Linformer: Self Attention with Linear Complexity
Paper available on https://arxiv.org/abs/2006.04768
Recap:
- Feed-forward networks route all nodes between layers
- Convolutional networks usually route nodes from neighbours (smaller set)
- Transformers route information according to the information itself using queries (q) and keys (k)
Query is calling what nodes the information is coming from while Key provides information on what kind of information is contained. The network is fully connected (like a feed-forward), but how the information is routed is based on inner products between Q and K. Multihead attention mechanism split and route different kinds of information for each self-attention mechanism unit.
Case
- Paper calculates eigenvalues of RoBERTa to arrive at a broad estimate of the rank of the softmax matrix.
- Paper compares normalized cumulative eigenvalues of a softmax matrix that's calculated in the attention model and shows that the matrix is inefficient and is not low-rank.
- Splitting the multihead attention will push more information into low-ranking matrices.
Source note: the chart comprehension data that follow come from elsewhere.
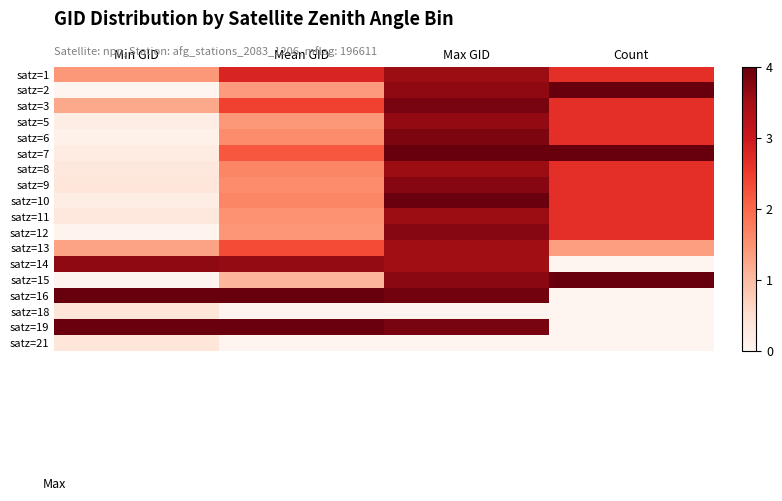

At how many categories does at least one series exceed 2?

4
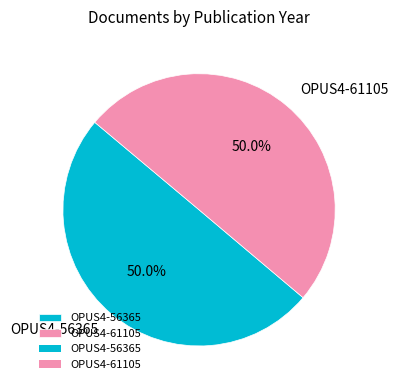

What portion of the pie excludes OPUS4-61105?

50.0%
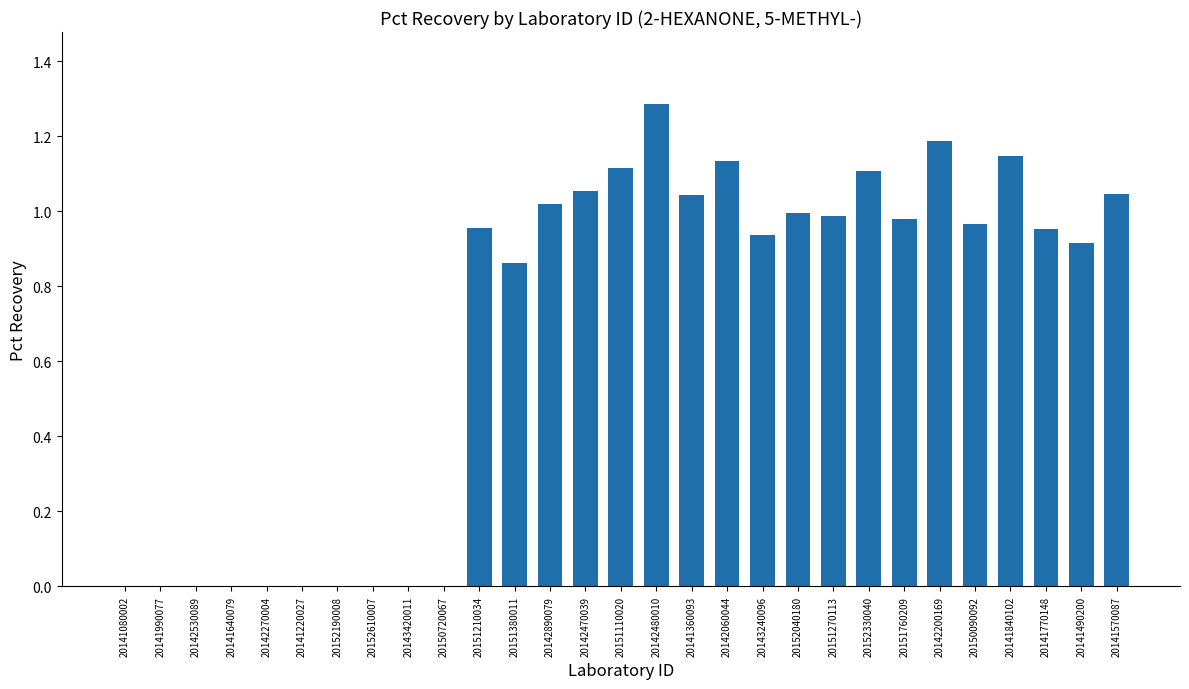

What is the sum of all values?

19.7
Theorem: Self-attention is low-rank.
P tilde is low-rank of the W matrix (routing matrix). Routing with Ptilde will effectively route in the same way as routing with W matrix (plus epsilon), but arriving at P is less computationally expensive. This is done using Johnson-Lindstrauss lemma (1948) of projecting high-dimensional matrices.
Model
- Project matrix K. Multiply KQ, softmax, use it to route V.
- Idea is to go from O(n2) to O(nk).
- Notice Linformer's inference time compared to Transformer's below:
Key takeaways
- Linformer is not a better model, but a faster model in certain cases.
- Linearization of computing time is based on JL lemma.
- Low-rank matrices are more efficient.